Как мы увидим в середине книги, очередные крупные достижения анализа выросли из стремления разгадать тайну движения. Как и в случае кривых, на помощь пришел принцип бесконечности. На этот раз пришлось притвориться, что движение с переменной скоростью состоит из бесконечно большого числа бесконечно коротких движений с постоянной скоростью. Чтобы представить, что это значит, вообразите, что вы едете в машине с нервным водителем, заставляющим автомобиль двигаться рывками. Вы с беспокойством смотрите на спидометр, стрелка которого дергается вверх и вниз при каждом рывке машины. Но даже самый резкий водитель не сможет сильно сдвинуть стрелку за миллисекунду, а уж за более короткий, то есть бесконечно малый интервал, – и подавно. Стрелка просто замрет на месте. Никто не способен так быстро нажать на педаль газа.

Эти идеи объединились в более молодой части анализа – дифференциальном исчислении. Это было именно то, что требовалось для работы с бесконечно малыми изменениями времени и расстояния, которые возникали при изучении постоянно меняющегося движения, равно как и для работы с бесконечно малыми прямыми кусочками кривых, появлявшимися в аналитической геометрии – новомодном исследовании кривых, определенных с помощью алгебраических уравнений, – популярной в первой половине 1600-х годов. Как мы увидим позже, одно время алгебра была настоящим поветрием. Ее популярность была благом для всех областей математики, включая геометрию, но она же создала буйные джунгли новых кривых, которые следовало изучить. Таким образом пересеклись загадки кривых и движения. В середине 1600-х они оказались в центре анализа, сталкиваясь друг с другом и создавая математический хаос и неразбериху. Расцвет анализа в этих суматошных условиях не обходился без бурных дискуссий. Некоторые математики критиковали анализ за чересчур свободное обращение с бесконечностью. Другие высмеивали алгебру как простой набор символов. Сопровождаемый всеми этими препирательствами прогресс анализа был медленным и нестабильным.



А потом в одно прекрасное Рождество родился ребенок[24]. Этот юный мессия анализа был невероятным героем. Рожденный недоношенным, без отца и брошенный матерью в возрасте трех лет, этот одинокий мальчик с темными мыслями превратился в скрытного подозрительного юношу. И тем не менее он (а это, как вы уже, наверное, догадались, был Исаак Ньютон) оставил в мире такой заметный след, как никто ни до, ни после него.

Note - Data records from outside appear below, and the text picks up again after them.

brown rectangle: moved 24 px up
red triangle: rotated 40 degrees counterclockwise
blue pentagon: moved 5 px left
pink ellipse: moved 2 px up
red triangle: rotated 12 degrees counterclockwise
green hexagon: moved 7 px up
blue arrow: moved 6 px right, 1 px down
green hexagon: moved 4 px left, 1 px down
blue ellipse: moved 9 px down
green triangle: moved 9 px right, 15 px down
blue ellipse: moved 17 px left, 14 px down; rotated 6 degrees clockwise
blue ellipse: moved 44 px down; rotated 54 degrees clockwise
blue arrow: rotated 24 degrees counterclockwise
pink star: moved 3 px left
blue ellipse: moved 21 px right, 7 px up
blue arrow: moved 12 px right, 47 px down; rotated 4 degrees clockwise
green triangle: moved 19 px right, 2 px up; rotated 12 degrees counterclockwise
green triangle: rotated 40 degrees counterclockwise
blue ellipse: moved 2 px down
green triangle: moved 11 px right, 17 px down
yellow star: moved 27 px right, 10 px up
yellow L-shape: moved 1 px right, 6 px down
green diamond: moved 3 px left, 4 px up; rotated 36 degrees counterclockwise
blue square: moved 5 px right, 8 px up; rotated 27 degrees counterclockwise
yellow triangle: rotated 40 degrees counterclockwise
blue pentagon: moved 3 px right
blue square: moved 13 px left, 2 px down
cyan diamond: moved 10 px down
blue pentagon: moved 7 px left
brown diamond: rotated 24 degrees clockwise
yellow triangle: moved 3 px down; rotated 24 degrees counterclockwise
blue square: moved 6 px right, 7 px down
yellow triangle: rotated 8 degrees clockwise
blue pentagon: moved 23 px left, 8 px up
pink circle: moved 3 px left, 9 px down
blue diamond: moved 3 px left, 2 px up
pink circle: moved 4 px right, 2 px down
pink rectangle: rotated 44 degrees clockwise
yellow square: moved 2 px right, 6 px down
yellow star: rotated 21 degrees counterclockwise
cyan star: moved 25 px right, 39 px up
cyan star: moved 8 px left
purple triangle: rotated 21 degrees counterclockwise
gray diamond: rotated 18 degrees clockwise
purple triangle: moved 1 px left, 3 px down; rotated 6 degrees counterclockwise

Сначала он нашел «святой Грааль» анализа, открыв, как снова сложить кусочки кривой, причем легко, быстро и систематически. Объединив символы алгебры с мощью бесконечности, он нашел способ представить любую кривую в виде суммы бесконечного множества более простых кривых, которые описываются различными степенями x, например x2, x3, x4 и так далее. Имея такие ингредиенты, он мог приготовить любую желаемую кривую – положив щепотку x, чуточку x2 и полную столовую ложку x3. Это было похоже на рецепт и набор специй, мясную лавку и огород – и все в одном флаконе. С его помощью Ньютон мог решить любую задачу о формах и движениях.

23

Когда альпинисту Джорджу Мэллори задали вопрос, зачем он хочет подняться на Эверест, он ответил: «Потому что он существует». Прим. пер.

24

Исаак Ньютон родился 25 декабря 1642 года по юлианскому календарю (4 января 1643 года – по григорианскому). Прим. пер.